* _Instruction 1_
Turn the stretch of the records from their start through the line that contains "4: (447, 4)" into a numbered list, leaving out blank lines.

“Is this the End of Lawyers?”
Date: June 28th, 2011 | Filed under: Mediation Scholarship Articles“The New Order 56A, S.I. 502 Rules of the Superior Courts (Mediation and Conciliation) 2010, Is this the End of Lawyers?”
Mary Elizabeth Curtis Winning Participant
Lawyers must refocus on what they were retained to do: serve their clients’ interests. Clients come to lawyers to resolve their problems as rapidly, inexpensively, and reasonably as possible.
Introduction
Ireland, and its legal profession, would appear to be perfectly ripe for the shake-up of its systems. With the International Monetary Fund and the European Union placing enormous pressure on the country to effect a variety of institutional reforms (in particular to the legal system ), with the public distrustful of governing bodies, and with the communal and individual coffers practically empty,
Ireland can no longer afford to rely solely on the complex and inefficient court system that exists at present, and must invest in a mechanism for resolving disputes in a way that bestows more autonomy on the parties involved and one that does not merely depend on finance-driven solutions. This will require creativity; and the world of mediation and conciliation may be the most appropriate medium through which such creativity can flourish. Essentially mediation offers an alternative to the lengthy and costly adversarial methods of dispute resolution used in the court system, and could attempt to cure what ails where litigation has failed by offering a “facilitative and confidential process in which the parties attempt by themselves, on a voluntary basis, to reach a mutually acceptable agreement to resolve their dispute with the assistance of an independent third party, called a mediator” .
Alternative Dispute Resolution in Ireland
In 2010, the European Union (“EU”) commissioned a survey on the cost of not using Alternative Dispute Resolution (“ADR”) methods and published the results in a Survey Data Report which confirmed that litigation used in intra-community commercial disputes was the main form of dispute resolution despite the fact that “[m]ediation, quite simply, saves money and ought to be utilized.” The Data Report continued to note that “[i]n addition to the advantages of ADR at the individual level, the weight of opinion is that broad usage of ADR has a positive impact on the public as a whole. It follows that adoption of ADR should be considered good “public interest” policy at a macro level, in the same way as improvements to public health, transportation, etc. ”

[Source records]
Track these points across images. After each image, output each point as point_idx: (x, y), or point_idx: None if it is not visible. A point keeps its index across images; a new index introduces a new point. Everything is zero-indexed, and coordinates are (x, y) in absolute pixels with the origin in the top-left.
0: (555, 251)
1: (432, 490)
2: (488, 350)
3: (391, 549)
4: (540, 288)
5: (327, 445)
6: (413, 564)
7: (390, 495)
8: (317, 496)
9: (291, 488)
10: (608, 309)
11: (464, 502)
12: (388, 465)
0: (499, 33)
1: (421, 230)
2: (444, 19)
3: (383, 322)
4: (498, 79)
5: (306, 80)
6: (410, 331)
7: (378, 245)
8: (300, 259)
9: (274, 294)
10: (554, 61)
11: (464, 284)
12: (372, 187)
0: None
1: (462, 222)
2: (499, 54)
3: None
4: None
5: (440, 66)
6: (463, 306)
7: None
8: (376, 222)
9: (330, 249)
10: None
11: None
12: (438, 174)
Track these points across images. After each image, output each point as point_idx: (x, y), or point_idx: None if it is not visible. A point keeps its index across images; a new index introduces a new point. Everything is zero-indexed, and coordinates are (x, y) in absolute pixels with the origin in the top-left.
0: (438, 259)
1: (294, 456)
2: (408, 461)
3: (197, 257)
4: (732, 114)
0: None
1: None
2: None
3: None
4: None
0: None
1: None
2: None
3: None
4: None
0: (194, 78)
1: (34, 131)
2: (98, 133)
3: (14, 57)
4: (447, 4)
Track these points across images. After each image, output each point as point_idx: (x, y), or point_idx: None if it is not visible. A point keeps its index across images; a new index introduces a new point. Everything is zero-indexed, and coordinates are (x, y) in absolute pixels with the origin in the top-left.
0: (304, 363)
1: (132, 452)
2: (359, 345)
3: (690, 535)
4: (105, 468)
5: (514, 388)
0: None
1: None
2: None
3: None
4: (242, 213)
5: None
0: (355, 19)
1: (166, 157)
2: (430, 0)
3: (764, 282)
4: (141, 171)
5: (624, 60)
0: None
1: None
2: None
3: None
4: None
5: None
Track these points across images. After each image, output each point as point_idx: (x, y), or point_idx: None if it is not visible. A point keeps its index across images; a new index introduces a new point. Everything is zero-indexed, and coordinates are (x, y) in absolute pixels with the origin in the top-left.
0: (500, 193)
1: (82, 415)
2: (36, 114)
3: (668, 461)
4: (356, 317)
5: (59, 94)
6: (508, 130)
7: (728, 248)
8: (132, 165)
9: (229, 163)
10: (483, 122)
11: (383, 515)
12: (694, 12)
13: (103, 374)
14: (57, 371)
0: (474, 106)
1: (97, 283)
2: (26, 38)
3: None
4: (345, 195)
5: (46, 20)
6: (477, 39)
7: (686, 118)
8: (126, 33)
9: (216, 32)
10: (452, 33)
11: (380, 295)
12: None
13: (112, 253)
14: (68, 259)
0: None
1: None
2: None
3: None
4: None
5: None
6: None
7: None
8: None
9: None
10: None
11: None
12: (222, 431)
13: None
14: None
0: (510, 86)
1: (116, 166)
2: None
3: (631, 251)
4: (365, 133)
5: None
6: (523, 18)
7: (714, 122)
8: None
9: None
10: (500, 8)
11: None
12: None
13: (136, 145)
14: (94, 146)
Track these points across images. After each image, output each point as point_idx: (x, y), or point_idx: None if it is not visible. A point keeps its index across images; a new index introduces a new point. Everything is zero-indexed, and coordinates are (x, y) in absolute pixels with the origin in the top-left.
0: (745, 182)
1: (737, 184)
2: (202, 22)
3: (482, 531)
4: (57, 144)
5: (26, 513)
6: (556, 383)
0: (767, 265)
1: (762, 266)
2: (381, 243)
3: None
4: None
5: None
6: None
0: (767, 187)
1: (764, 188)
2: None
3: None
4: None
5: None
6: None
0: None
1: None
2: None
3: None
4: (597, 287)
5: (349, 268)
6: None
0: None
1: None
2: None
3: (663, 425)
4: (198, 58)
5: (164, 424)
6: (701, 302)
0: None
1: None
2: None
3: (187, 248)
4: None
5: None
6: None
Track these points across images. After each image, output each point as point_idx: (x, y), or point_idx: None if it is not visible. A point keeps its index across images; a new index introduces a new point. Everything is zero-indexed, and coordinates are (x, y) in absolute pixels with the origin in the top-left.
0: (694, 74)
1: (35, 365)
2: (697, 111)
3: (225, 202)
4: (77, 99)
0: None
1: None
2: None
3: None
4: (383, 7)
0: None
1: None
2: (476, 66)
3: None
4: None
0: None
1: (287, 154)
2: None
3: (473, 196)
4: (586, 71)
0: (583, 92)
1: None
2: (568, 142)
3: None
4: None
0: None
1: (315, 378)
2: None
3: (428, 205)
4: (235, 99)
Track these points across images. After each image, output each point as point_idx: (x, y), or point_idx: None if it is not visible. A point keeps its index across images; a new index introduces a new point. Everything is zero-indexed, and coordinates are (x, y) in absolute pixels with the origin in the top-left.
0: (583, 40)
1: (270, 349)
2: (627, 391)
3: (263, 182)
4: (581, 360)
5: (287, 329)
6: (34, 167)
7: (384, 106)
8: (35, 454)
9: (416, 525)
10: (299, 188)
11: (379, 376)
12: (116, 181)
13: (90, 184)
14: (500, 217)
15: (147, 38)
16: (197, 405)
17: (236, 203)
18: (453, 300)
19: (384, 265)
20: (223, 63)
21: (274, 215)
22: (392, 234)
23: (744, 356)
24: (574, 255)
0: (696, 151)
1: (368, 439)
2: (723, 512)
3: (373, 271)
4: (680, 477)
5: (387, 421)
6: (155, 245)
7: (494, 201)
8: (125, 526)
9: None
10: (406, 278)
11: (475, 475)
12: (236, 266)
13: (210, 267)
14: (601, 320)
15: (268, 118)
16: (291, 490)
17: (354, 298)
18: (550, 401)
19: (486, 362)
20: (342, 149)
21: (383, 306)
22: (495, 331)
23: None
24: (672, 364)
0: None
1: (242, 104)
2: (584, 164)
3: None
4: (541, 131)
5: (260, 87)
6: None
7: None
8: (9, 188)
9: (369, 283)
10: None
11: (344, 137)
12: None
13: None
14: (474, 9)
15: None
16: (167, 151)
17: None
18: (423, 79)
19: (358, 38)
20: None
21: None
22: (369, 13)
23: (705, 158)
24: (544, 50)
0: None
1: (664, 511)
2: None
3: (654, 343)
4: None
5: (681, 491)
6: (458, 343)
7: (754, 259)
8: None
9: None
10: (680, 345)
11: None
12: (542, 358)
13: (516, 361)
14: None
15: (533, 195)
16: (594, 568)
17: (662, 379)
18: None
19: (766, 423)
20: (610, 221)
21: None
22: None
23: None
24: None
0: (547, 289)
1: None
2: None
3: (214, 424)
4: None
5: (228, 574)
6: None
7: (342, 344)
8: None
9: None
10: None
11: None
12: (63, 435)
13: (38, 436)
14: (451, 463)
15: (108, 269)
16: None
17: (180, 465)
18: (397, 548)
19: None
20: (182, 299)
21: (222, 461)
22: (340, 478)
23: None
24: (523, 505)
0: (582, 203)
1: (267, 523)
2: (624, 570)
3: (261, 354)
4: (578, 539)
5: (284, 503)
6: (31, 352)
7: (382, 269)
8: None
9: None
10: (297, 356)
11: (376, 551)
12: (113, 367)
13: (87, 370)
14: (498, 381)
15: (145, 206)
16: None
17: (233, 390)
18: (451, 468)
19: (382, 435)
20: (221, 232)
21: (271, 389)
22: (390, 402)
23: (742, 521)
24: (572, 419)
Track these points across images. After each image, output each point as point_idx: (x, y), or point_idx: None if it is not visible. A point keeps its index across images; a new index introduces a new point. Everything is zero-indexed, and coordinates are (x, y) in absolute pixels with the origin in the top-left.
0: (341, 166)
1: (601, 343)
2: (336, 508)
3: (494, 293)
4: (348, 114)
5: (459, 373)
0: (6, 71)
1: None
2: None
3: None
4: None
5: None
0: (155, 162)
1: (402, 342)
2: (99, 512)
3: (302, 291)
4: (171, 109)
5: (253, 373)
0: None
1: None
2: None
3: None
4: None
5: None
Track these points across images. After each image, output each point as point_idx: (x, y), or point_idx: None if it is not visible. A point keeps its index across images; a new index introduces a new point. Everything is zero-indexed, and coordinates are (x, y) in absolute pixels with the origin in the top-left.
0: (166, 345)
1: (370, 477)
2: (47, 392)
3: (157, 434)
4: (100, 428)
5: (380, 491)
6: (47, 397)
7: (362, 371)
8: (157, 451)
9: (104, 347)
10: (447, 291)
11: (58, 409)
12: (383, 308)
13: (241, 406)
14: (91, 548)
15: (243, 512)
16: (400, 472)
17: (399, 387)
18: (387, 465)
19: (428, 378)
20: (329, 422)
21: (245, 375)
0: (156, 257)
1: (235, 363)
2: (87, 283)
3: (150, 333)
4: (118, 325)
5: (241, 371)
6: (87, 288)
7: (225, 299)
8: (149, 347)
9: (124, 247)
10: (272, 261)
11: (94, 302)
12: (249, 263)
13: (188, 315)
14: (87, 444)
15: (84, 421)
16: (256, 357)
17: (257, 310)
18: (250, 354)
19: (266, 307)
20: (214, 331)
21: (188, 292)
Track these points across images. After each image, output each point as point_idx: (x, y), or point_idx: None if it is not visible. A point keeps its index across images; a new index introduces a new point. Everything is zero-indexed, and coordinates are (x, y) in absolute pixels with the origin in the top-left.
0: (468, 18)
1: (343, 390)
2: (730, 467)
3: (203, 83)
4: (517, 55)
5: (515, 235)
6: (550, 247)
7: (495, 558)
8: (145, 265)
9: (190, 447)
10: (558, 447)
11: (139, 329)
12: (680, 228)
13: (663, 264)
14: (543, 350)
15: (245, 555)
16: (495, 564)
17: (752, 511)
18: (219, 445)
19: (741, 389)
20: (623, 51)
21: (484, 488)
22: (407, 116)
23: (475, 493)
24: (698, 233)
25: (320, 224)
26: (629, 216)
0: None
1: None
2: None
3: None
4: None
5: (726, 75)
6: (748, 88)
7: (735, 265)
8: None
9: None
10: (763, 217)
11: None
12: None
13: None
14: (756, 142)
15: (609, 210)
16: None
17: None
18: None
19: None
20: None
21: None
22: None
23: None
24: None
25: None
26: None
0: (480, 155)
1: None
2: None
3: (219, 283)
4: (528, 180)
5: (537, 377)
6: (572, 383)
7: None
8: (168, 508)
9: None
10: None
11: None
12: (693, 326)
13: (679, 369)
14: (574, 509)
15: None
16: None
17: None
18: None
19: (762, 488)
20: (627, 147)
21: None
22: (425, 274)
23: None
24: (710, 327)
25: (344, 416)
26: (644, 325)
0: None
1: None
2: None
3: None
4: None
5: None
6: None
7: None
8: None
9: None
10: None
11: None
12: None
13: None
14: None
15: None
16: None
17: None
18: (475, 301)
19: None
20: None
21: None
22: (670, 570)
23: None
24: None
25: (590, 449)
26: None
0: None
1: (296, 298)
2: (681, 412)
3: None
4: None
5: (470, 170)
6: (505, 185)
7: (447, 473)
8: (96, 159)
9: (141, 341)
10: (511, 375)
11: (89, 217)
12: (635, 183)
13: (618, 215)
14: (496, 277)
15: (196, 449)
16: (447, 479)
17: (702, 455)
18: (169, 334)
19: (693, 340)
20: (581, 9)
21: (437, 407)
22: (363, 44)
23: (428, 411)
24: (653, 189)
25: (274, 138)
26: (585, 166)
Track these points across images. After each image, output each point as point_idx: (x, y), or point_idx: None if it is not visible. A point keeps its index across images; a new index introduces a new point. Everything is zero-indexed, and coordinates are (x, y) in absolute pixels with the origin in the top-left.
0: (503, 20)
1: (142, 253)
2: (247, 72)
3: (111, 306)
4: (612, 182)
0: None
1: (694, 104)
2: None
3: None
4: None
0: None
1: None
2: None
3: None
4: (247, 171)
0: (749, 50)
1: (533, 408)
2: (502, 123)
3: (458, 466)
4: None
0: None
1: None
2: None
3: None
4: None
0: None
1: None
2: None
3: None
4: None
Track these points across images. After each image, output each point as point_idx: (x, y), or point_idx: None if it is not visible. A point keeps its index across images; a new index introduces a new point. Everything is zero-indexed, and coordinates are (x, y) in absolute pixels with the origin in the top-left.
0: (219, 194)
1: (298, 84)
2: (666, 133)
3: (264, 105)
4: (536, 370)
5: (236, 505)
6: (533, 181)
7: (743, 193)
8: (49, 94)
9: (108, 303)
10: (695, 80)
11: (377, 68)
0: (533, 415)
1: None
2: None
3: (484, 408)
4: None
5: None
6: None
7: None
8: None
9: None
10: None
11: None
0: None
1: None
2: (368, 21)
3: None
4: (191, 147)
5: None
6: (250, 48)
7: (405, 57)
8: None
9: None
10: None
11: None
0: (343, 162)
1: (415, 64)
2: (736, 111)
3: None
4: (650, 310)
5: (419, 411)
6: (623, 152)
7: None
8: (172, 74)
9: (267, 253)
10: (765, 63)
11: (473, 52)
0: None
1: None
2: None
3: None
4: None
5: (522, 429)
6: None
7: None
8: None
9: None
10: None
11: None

* _Instruction 2_
According to the article on mediation in Ireland, what did the European Union commission a survey on in 2010?

* _Complete response 1_
1. Track these points across images. After each image, output each point as point_idx: (x, y), or point_idx: None if it is not visible. A point keeps its index across images; a new index introduces a new point. Everything is zero-indexed, and coordinates are (x, y) in absolute pixels with the origin in the top-left.
2. 0: (555, 251)
3. 1: (432, 490)
4. 2: (488, 350)
5. 3: (391, 549)
6. 4: (540, 288)
7. 5: (327, 445)
8. 6: (413, 564)
9. 7: (390, 495)
10. 8: (317, 496)
11. 9: (291, 488)
12. 10: (608, 309)
13. 11: (464, 502)
14. 12: (388, 465)
15. 0: (499, 33)
16. 1: (421, 230)
17. 2: (444, 19)
18. 3: (383, 322)
19. 4: (498, 79)
20. 5: (306, 80)
21. 6: (410, 331)
22. 7: (378, 245)
23. 8: (300, 259)
24. 9: (274, 294)
25. 10: (554, 61)
26. 11: (464, 284)
27. 12: (372, 187)
28. 0: None
29. 1: (462, 222)
30. 2: (499, 54)
31. 3: None
32. 4: None
33. 5: (440, 66)
34. 6: (463, 306)
35. 7: None
36. 8: (376, 222)
37. 9: (330, 249)
38. 10: None
39. 11: None
40. 12: (438, 174)
41. Track these points across images. After each image, output each point as point_idx: (x, y), or point_idx: None if it is not visible. A point keeps its index across images; a new index introduces a new point. Everything is zero-indexed, and coordinates are (x, y) in absolute pixels with the origin in the top-left.
42. 0: (438, 259)
43. 1: (294, 456)
44. 2: (408, 461)
45. 3: (197, 257)
46. 4: (732, 114)
47. 0: None
48. 1: None
49. 2: None
50. 3: None
51. 4: None
52. 0: None
53. 1: None
54. 2: None
55. 3: None
56. 4: None
57. 0: (194, 78)
58. 1: (34, 131)
59. 2: (98, 133)
60. 3: (14, 57)
61. 4: (447, 4)

* _Complete response 2_
The cost of not using Alternative Dispute Resolution (ADR) methods.